Landbergis’s Lithuania was the first European Union state to adopt an Indo-Pacific Strategy and has seen its trade with Taiwan rise by over 50 percent since 2021. The opening of a Taiwanese representative office in Vilnius prompted Beijing to downgrade its diplomatic relationship with Lithuania.

Yet the Baltic Foreign Ministers urged other democratic countries, particularly allied nations within NATO and the EU to reduce their exposure to China as a precautionary measure, after Russia’s full-scale invasion of Ukraine in 2022 saw countries like Germany spend hundreds of billions to cushion the economic blow of rising energy costs and inflation.

“Being economically dependent on authoritarians like China and Russia looks cheap until someone starts getting aggressive. Thenwe see how expensive that dependence can really get and how vulnerable it actually makes us,” said Dr. Benjamin Tallis, Senior Research Fellow at the DGAP who moderated the event with the ministers. “Aligning the sources of our security and our prosperity, but finding alternative markets and trading more with our friends and allies is the smart move for stable economies, free societies, and secure countries. But businesses also need governments to step in and help them do that, by helping to forge better trade and economic ties with friendly, alternative markets. The Baltics understand this, and the rest of us should take notice.”

Germany, once depended on Russia for 55 percent of its gas, earning loud criticism from its allies. It has since stopped importing energy from Russia following its full-scale invasion of Ukraine in 2022.

However, as tensions increase between the United States and China over the Communist country’s increasingly aggressive stance to Taiwan, China remained Germany’s largest trade partner for goods in 2022. That year, German-Chinese trade volume amounted to about €300 billion, prompting fresh concerns about the scale of the exposure the world’s third-largest economy would have to China in the event of an invasion of Taiwan or war with the US.

“With our economic strength, we should be able to take a self-confident stand,” said Thomas Erndl, CSU, Deputy Chair of the German Bundestag’s Foreign Affairs Committee, who said the current government’s decision to let Chinese state-owned companies into the Port of Hamburg or into communications infrastructure on state rail Deutsche Bahn isn’t sending clear signals to German business on Chinese risk. “We need to be consistent in our communication with our companies on this.”

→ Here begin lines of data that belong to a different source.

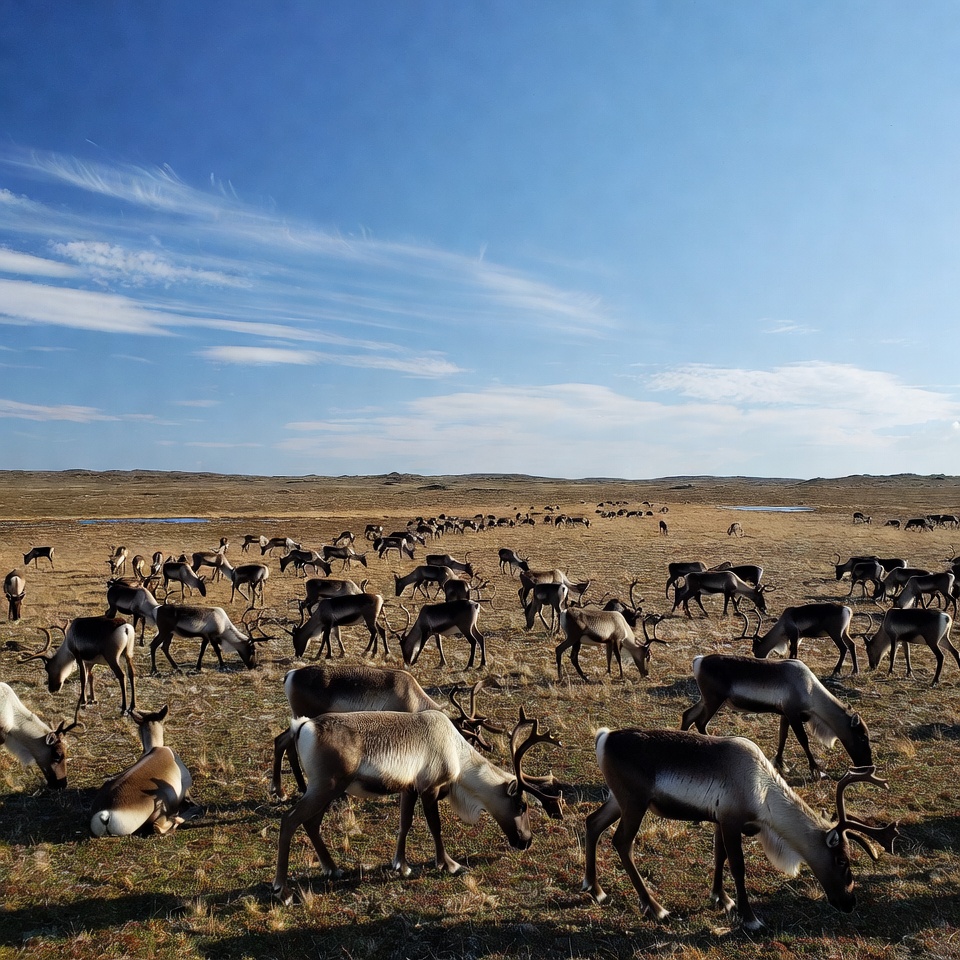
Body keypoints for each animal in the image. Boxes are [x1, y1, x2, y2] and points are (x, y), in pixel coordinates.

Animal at [271, 708, 564, 904]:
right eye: (522, 805)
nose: (526, 841)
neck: (457, 754)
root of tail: (303, 725)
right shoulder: (429, 788)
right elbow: (435, 827)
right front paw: (449, 864)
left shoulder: (409, 788)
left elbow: (405, 824)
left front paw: (401, 864)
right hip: (325, 787)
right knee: (290, 819)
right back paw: (283, 890)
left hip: (327, 789)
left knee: (310, 822)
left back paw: (332, 868)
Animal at [582, 729, 898, 930]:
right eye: (842, 860)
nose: (850, 902)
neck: (762, 793)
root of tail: (603, 737)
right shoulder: (732, 821)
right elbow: (737, 867)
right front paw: (750, 917)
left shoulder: (720, 820)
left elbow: (719, 857)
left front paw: (721, 899)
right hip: (634, 802)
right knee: (622, 842)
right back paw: (656, 908)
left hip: (618, 800)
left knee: (592, 823)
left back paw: (595, 889)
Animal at [680, 654, 873, 778]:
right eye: (862, 737)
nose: (868, 765)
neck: (810, 690)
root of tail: (698, 661)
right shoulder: (793, 713)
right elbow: (803, 740)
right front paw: (815, 769)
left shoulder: (785, 714)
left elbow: (782, 737)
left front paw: (780, 763)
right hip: (714, 700)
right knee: (700, 722)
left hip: (707, 700)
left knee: (688, 715)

Business representatives with the Action Group Zeitenwende’s Business Sounding Board, including Britta Jacob, Senior Manager of Global Government Affairs with Bayer – said governments in Europe, including Germany, needed clearer direction from government on what de-risking means, as well as more action on helping German business to find alternative markets.

“We have to strategically use our friendly relations with likeminded countries,” Jacob said.

“Be stronger at home. That means completing our common market, and we need to be stronger abroad. That means getting more partners,” said Nikolas Kessels, Deputy Head of Foreign Trade Policy at BDI, the Federation of German Industries.